Bardock: I'm growing old in here you evil person
Seripa: I'm not evilshifty look I'm perfectly lovely now get back in the cage and do the disclaimer or no food for a week.
Bardock:meekly yes ma'm. Seripa does not own DBZ or any of its characters. But she still keeps me locked up day in day out.
Coke
Now in the other world even though it's everything a dead person could ask for there will unfortunately be drawbacks, for instance it is extremely hard for shipments of Coca Cola to reach the other world as the lorry driver isn't usually dead. So on a sunny Sunday morning Goku was extremely pleased to meet a dead lorry driver.
"So you actually brought all the Coca cola with you" Goku said drooling
"Yup, guvna. I brought the 'ole thing. An' I can sell you the 'ole lot for a very reasonable price"
"What is it."
"A woman."
"A WOMAN"
"yeah I want you to set me up with someone"
Now at this point the rusty cogs began to move in Goku's mind.
"I know one woman, she's a princess.

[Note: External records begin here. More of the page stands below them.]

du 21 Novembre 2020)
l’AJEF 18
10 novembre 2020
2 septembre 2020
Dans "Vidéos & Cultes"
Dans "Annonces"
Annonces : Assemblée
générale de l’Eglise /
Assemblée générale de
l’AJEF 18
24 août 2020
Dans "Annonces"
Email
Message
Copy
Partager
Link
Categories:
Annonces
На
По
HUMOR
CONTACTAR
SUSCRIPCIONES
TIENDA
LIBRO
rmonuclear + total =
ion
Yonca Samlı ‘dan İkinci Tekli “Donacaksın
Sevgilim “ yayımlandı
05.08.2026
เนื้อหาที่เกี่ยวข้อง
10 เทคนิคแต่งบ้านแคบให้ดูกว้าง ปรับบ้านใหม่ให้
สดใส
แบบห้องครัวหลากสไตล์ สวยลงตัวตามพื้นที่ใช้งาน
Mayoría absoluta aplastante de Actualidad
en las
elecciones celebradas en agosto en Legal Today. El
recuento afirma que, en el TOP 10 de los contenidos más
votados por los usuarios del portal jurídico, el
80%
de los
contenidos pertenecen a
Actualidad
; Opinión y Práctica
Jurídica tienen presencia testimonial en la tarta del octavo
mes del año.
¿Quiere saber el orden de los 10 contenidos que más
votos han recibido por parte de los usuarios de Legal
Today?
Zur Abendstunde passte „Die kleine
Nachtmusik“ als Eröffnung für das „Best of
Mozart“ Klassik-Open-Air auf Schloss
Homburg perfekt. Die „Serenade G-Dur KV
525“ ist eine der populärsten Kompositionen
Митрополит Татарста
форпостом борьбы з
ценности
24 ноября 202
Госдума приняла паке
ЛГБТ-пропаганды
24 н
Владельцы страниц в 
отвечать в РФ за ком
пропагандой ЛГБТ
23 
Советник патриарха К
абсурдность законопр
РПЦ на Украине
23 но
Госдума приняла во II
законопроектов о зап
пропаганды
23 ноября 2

Very beautiful"
"IHEARDTHATGOKUYOUMAYBEDEADBUTYOUBETTERNOTBECHEATINGONME" Screamed Chichi from back on earth.
"Wow, that was scary; anyway if you go to her place right along that road you'll be able to meet her. So can I have my coke now."
Goku got his coke and began to gulp down bottle after bottle. Sharing some briefly with his father. By this point they were both extremely bloated with gas but at the same time they were zooming around from the caffeine. It was then that Goku stopped and stared thoughtfully into the distance, hang on a minute, he thought. Then it dawned on him Princess Snake ate men how could he have forgotten, but because of the large amount of caffeine in his system he immediately forgot that thought and went back to flicking bottle caps at the back of his father.
They never saw the lorry driver again
Bardock: scraping the barrel a bit there weren't you that was a pretty poor story
Seripa: Right that is it I'm putting a muzzle on you.